Begin

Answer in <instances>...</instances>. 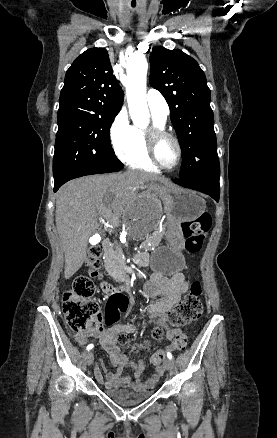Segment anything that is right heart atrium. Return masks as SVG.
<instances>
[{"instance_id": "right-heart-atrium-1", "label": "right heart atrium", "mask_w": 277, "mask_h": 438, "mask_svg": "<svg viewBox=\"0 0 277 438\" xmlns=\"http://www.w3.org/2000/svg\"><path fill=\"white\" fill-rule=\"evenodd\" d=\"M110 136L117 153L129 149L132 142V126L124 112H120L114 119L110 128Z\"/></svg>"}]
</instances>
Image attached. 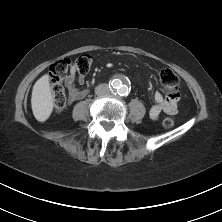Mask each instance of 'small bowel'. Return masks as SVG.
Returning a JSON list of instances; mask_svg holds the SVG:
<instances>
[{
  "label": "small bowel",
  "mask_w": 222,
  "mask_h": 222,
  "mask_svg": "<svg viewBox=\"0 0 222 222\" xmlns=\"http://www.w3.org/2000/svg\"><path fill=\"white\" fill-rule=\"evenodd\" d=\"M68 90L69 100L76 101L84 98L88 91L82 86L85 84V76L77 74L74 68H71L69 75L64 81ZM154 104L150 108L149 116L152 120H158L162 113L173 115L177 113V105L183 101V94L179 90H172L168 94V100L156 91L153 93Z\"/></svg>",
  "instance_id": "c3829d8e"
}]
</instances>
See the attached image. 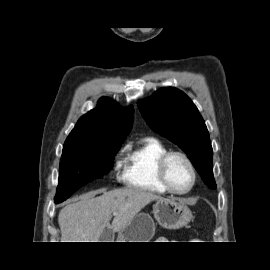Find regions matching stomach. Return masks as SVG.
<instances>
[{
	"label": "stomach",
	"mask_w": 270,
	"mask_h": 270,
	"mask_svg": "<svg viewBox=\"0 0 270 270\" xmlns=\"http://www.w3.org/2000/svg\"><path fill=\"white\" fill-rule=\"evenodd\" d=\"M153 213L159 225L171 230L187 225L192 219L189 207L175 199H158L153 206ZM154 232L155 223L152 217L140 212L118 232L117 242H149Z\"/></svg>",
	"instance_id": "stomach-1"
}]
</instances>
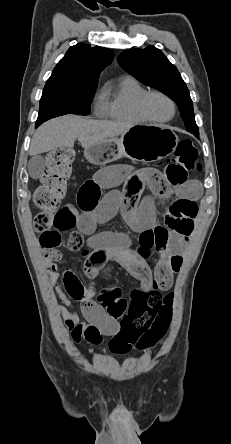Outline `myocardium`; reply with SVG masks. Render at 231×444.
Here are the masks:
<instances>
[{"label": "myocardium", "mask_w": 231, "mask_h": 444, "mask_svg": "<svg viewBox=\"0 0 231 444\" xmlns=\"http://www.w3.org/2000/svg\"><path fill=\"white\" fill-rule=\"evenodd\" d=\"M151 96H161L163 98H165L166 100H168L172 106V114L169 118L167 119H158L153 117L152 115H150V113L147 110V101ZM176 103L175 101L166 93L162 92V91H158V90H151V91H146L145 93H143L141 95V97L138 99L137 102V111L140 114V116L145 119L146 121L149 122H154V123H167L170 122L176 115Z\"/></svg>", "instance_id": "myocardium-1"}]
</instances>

End
Begin

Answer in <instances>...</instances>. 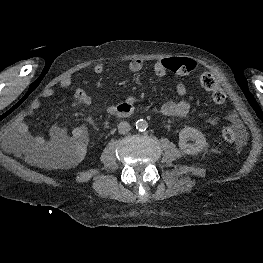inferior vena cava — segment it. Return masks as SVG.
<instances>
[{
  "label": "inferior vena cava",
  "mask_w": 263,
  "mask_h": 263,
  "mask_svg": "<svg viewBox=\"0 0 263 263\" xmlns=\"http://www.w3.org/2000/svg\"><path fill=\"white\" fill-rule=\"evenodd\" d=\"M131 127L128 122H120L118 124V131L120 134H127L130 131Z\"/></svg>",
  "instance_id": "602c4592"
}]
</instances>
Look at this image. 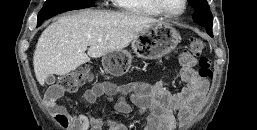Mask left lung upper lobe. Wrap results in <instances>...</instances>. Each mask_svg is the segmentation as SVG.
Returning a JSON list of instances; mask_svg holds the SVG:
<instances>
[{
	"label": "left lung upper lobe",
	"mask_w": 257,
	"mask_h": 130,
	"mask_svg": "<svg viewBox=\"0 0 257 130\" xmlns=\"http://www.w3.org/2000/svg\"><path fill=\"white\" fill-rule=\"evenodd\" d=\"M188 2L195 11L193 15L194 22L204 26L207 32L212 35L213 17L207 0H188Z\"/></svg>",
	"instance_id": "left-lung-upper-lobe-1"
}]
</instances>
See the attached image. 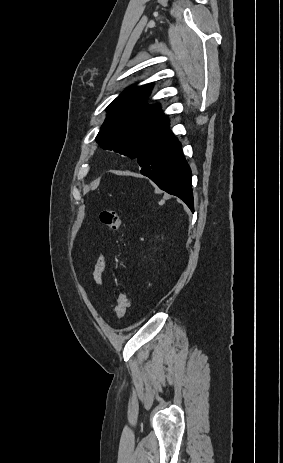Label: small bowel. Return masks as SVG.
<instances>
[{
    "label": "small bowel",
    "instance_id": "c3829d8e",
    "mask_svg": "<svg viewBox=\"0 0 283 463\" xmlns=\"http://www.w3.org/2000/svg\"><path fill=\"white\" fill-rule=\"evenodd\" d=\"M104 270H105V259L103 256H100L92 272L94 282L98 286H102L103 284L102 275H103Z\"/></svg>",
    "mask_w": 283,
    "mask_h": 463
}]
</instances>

End
Begin

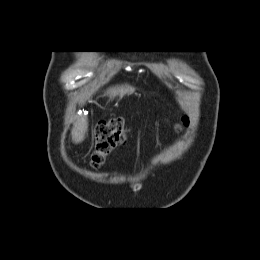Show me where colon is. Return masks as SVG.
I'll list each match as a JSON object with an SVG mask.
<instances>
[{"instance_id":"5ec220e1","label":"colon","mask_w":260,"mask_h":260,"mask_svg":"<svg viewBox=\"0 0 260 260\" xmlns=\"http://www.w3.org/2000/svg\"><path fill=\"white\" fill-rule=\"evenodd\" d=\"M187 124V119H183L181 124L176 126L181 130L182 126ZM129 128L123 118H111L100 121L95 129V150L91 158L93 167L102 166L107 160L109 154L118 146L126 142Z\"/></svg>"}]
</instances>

End

EXERCISE REQUIREMENTS: Copy the records above verbatim, from the line containing "Render at 231×444." through the line containing "96H161L163 98H165L166 100H168L172", including both of those lines. Leave the pictures out of your copy.

WRITTEN SOLUTION:
Outline `myocardium`; reply with SVG masks. Render at 231×444.
Here are the masks:
<instances>
[{"label": "myocardium", "mask_w": 231, "mask_h": 444, "mask_svg": "<svg viewBox=\"0 0 231 444\" xmlns=\"http://www.w3.org/2000/svg\"><path fill=\"white\" fill-rule=\"evenodd\" d=\"M151 96H161L163 98H165L166 100H168L172 106V114L169 118L167 119H158L153 117L152 115H150V113L147 110V101ZM176 103L175 101L166 93L162 92V91H158V90H151V91H146L145 93H143L141 95V97L138 99L137 102V111L140 114V116L145 119L146 121L149 122H154V123H167L170 122L176 115Z\"/></svg>", "instance_id": "myocardium-1"}]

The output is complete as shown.